Brief »
Lay out the lines below as a Markdown table, from the first line up to and including the line with "their filled: filled -> work". Use a column named Row for the row number and a column named Line for the line itself, and omit blank lines.

Extracted records »

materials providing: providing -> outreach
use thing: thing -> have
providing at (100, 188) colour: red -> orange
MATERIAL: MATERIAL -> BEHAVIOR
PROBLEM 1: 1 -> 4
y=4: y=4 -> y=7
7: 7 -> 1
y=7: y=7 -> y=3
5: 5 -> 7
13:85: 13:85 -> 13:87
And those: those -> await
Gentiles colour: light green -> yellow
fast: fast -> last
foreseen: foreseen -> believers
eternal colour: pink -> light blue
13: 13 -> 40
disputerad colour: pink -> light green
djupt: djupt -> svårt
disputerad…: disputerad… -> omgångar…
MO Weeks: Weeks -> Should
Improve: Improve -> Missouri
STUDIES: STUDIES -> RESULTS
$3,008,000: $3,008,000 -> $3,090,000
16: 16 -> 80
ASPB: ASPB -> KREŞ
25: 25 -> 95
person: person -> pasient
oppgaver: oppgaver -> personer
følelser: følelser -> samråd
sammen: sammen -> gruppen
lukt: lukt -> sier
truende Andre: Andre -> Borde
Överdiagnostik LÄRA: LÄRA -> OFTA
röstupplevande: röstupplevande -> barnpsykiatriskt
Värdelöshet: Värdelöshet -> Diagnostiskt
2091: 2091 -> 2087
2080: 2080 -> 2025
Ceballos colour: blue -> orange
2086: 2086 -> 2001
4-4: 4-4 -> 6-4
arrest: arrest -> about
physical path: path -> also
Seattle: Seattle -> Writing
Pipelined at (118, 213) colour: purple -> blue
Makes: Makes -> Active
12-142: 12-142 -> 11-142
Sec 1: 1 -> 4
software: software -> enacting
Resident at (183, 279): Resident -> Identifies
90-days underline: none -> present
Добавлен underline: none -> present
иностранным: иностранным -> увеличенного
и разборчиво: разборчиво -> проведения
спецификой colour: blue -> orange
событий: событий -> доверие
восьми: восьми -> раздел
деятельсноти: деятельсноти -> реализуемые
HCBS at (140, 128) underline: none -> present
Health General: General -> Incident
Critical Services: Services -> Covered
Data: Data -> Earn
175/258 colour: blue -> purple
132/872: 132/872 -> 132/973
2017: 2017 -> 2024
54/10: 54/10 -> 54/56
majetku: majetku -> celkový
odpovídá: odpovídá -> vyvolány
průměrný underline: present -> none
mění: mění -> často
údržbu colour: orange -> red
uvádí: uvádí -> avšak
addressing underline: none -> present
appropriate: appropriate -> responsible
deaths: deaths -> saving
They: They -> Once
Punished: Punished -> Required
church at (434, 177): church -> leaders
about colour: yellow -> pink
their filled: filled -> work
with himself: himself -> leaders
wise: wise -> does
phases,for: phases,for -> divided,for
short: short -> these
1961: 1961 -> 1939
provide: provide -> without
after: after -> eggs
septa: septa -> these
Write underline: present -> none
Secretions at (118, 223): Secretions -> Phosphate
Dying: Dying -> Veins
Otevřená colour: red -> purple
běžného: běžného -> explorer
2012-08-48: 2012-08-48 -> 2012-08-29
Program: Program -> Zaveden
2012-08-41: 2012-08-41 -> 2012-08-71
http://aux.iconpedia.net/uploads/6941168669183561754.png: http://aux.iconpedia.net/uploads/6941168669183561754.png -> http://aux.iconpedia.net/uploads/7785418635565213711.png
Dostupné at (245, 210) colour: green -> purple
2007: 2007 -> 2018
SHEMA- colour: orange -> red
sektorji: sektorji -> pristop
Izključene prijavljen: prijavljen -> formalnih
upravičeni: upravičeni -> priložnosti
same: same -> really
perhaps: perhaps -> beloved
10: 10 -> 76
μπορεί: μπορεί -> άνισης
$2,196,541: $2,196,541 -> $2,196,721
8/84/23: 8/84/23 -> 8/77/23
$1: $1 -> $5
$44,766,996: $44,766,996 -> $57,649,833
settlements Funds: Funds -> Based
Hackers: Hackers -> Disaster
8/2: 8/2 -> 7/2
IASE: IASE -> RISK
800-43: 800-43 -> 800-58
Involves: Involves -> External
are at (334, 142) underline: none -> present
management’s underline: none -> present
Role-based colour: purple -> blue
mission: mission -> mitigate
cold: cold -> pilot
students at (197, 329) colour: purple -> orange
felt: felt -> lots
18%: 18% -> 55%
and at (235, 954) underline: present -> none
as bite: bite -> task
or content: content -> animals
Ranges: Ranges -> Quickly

Correct output »
| Row | Line |
|---|---|
| 1 | materials providing: providing -> outreach |
| 2 | use thing: thing -> have |
| 3 | providing at (100, 188) colour: red -> orange |
| 4 | MATERIAL: MATERIAL -> BEHAVIOR |
| 5 | PROBLEM 1: 1 -> 4 |
| 6 | y=4: y=4 -> y=7 |
| 7 | 7: 7 -> 1 |
| 8 | y=7: y=7 -> y=3 |
| 9 | 5: 5 -> 7 |
| 10 | 13:85: 13:85 -> 13:87 |
| 11 | And those: those -> await |
| 12 | Gentiles colour: light green -> yellow |
| 13 | fast: fast -> last |
| 14 | foreseen: foreseen -> believers |
| 15 | eternal colour: pink -> light blue |
| 16 | 13: 13 -> 40 |
| 17 | disputerad colour: pink -> light green |
| 18 | djupt: djupt -> svårt |
| 19 | disputerad…: disputerad… -> omgångar… |
| 20 | MO Weeks: Weeks -> Should |
| 21 | Improve: Improve -> Missouri |
| 22 | STUDIES: STUDIES -> RESULTS |
| 23 | $3,008,000: $3,008,000 -> $3,090,000 |
| 24 | 16: 16 -> 80 |
| 25 | ASPB: ASPB -> KREŞ |
| 26 | 25: 25 -> 95 |
| 27 | person: person -> pasient |
| 28 | oppgaver: oppgaver -> personer |
| 29 | følelser: følelser -> samråd |
| 30 | sammen: sammen -> gruppen |
| 31 | lukt: lukt -> sier |
| 32 | truende Andre: Andre -> Borde |
| 33 | Överdiagnostik LÄRA: LÄRA -> OFTA |
| 34 | röstupplevande: röstupplevande -> barnpsykiatriskt |
| 35 | Värdelöshet: Värdelöshet -> Diagnostiskt |
| 36 | 2091: 2091 -> 2087 |
| 37 | 2080: 2080 -> 2025 |
| 38 | Ceballos colour: blue -> orange |
| 39 | 2086: 2086 -> 2001 |
| 40 | 4-4: 4-4 -> 6-4 |
| 41 | arrest: arrest -> about |
| 42 | physical path: path -> also |
| 43 | Seattle: Seattle -> Writing |
| 44 | Pipelined at (118, 213) colour: purple -> blue |
| 45 | Makes: Makes -> Active |
| 46 | 12-142: 12-142 -> 11-142 |
| 47 | Sec 1: 1 -> 4 |
| 48 | software: software -> enacting |
| 49 | Resident at (183, 279): Resident -> Identifies |
| 50 | 90-days underline: none -> present |
| 51 | Добавлен underline: none -> present |
| 52 | иностранным: иностранным -> увеличенного |
| 53 | и разборчиво: разборчиво -> проведения |
| 54 | спецификой colour: blue -> orange |
| 55 | событий: событий -> доверие |
| 56 | восьми: восьми -> раздел |
| 57 | деятельсноти: деятельсноти -> реализуемые |
| 58 | HCBS at (140, 128) underline: none -> present |
| 59 | Health General: General -> Incident |
| 60 | Critical Services: Services -> Covered |
| 61 | Data: Data -> Earn |
| 62 | 175/258 colour: blue -> purple |
| 63 | 132/872: 132/872 -> 132/973 |
| 64 | 2017: 2017 -> 2024 |
| 65 | 54/10: 54/10 -> 54/56 |
| 66 | majetku: majetku -> celkový |
| 67 | odpovídá: odpovídá -> vyvolány |
| 68 | průměrný underline: present -> none |
| 69 | mění: mění -> často |
| 70 | údržbu colour: orange -> red |
| 71 | uvádí: uvádí -> avšak |
| 72 | addressing underline: none -> present |
| 73 | appropriate: appropriate -> responsible |
| 74 | deaths: deaths -> saving |
| 75 | They: They -> Once |
| 76 | Punished: Punished -> Required |
| 77 | church at (434, 177): church -> leaders |
| 78 | about colour: yellow -> pink |
| 79 | their filled: filled -> work |